If you’ve been in self-storage long enough, the marina exit wave looks familiar. A decade ago, the storage industry went through its own version of this cycle — institutional validation (the REIT wave), rapid multiple expansion (cap rate compression from 8%+ to sub-5%), exit clustering (PE sponsors selling to REITs and each other), and the broadening of capital vehicles (DSTs, funds, syndications making storage accessible to passive investors).

The pattern is recognizable. Institutional money enters a fragmented, operationally intensive asset class. Valuations rise as the buyer base expands. Early institutional entrants exit to later-arriving capital that’s less operationally hands-on. The ownership structure of the industry shifts permanently, even though a large majority of individual assets remain independently owned.

Marina is running this playbook — but with a structural difference that matters. Supply constraints in marina are fundamentally tighter than in self-storage. You can build a new storage facility on a commercial lot with appropriate zoning in 12 to 18 months. You cannot build a new marina without waterfront access, environmental permitting, and regulatory approvals that can take years — if they’re available at all. Waterfront scarcity is a hard constraint that has no storage equivalent.

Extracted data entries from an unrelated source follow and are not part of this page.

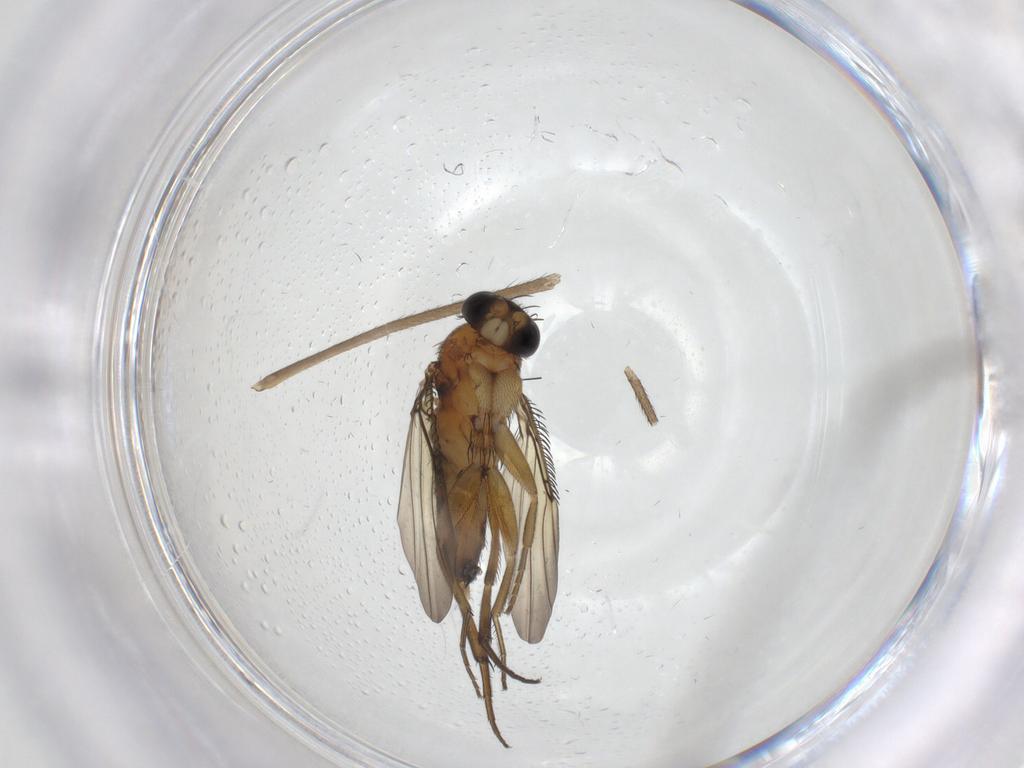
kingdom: Animalia
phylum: Arthropoda
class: Insecta
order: Diptera
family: Phoridae
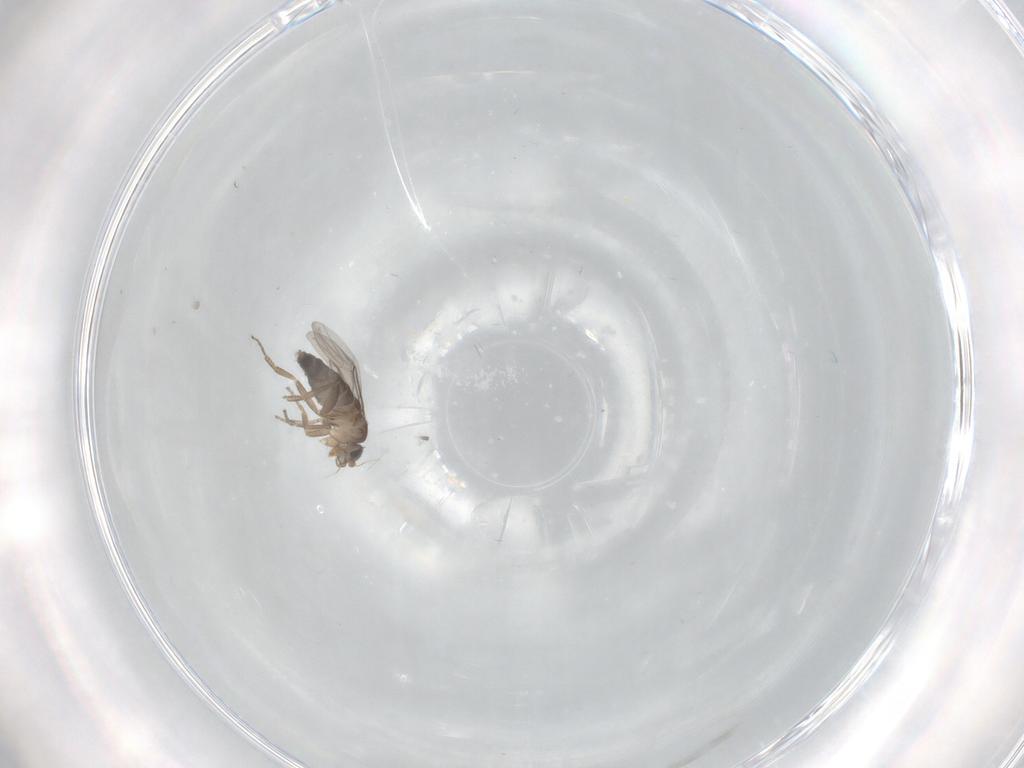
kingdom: Animalia
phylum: Arthropoda
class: Insecta
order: Diptera
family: Phoridae
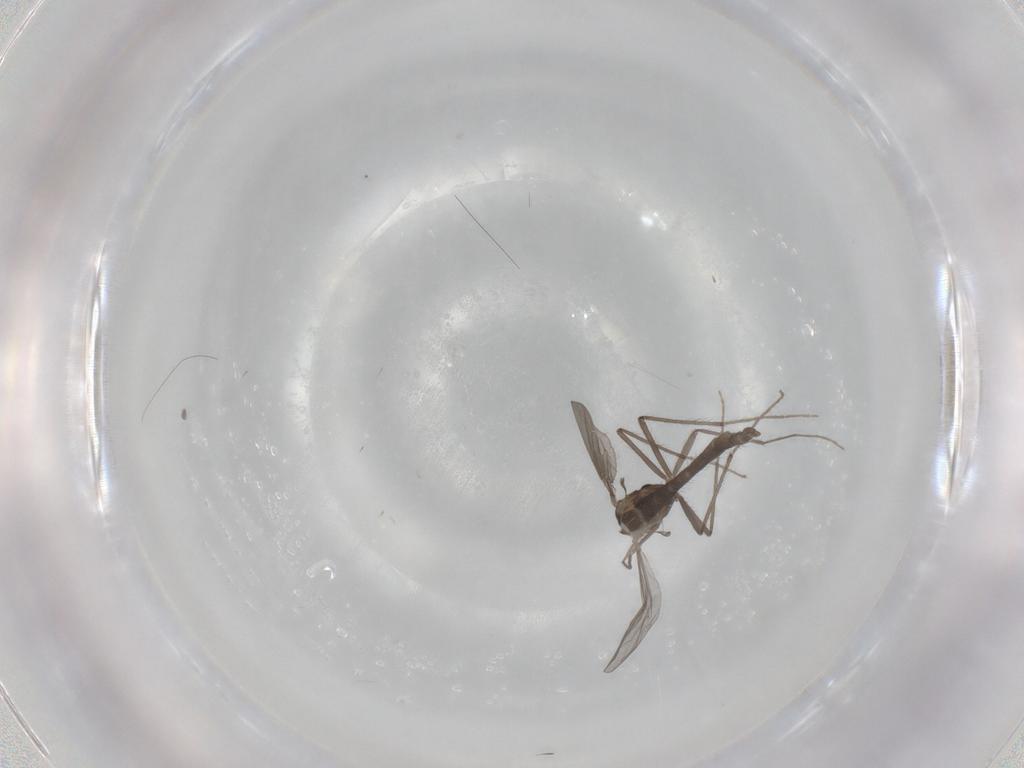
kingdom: Animalia
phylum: Arthropoda
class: Insecta
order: Diptera
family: Chironomidae
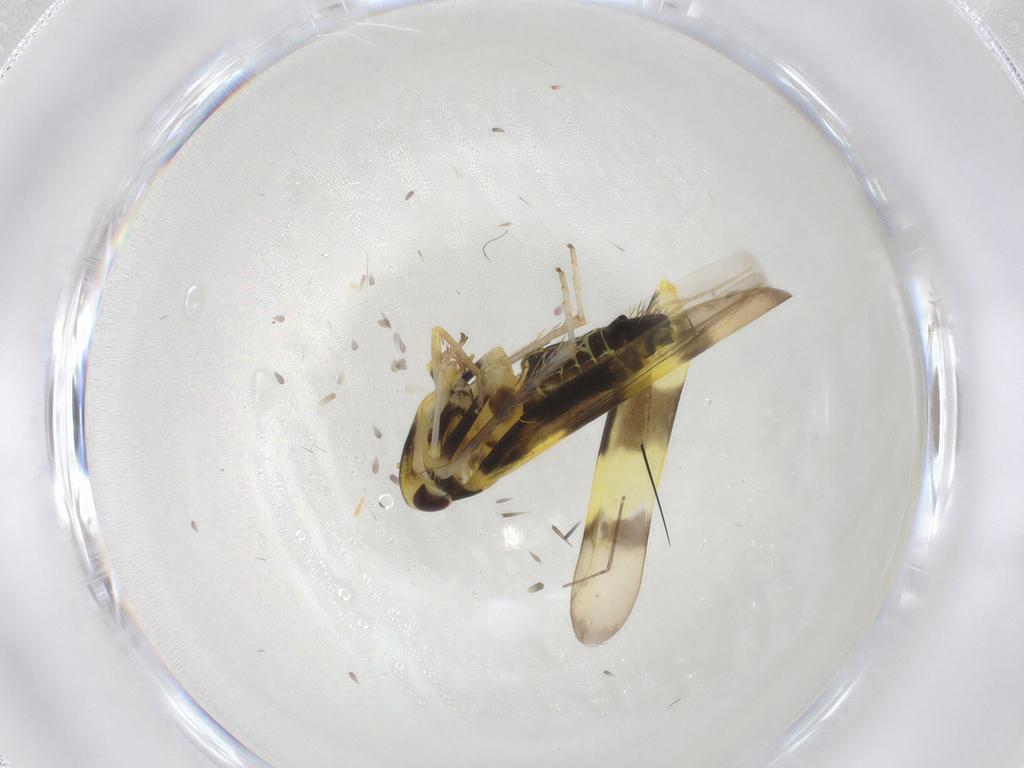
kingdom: Animalia
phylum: Arthropoda
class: Insecta
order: Hemiptera
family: Cicadellidae
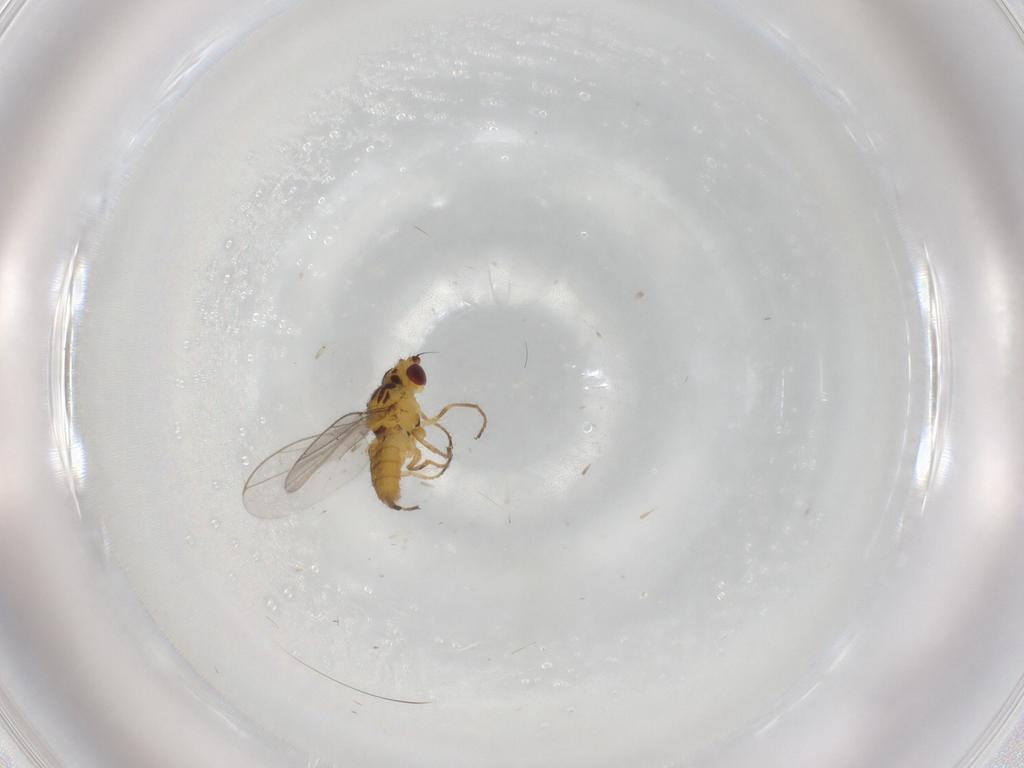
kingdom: Animalia
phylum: Arthropoda
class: Insecta
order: Diptera
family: Chloropidae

This means the multiple expansion phase in marinas is built on a supply story that’s more durable than the one storage relied on. Whether that justifies 15x EBITDA multiples depends on your assumptions about demand durability and the discount rate for waterfront scarcity. We’re not in a position to make that call — and we don’t think it’s ours to make. But the structural difference is real, and it’s worth naming when drawing the parallel.

What we can say is that the self-storage operators who navigated institutional consolidation best were the ones who understood the capital dynamics reshaping their competitive environment before those dynamics reached their specific market. The marina exit wave is creating the same kind of moment. The institutional money is moving. The capital vehicles are broadening. And roughly 8,000 independent marina operators are watching from the sidelines as the ownership structure around them shifts.

How that plays out over the next few quarters — whether the PE exits close at or above reported valuations, whether the NexPoint DST attracts the capital it’s targeting, whether new consolidation platforms like Grove Point gain traction — will tell us a lot about where this asset class is actually headed. It’s worth watching closely.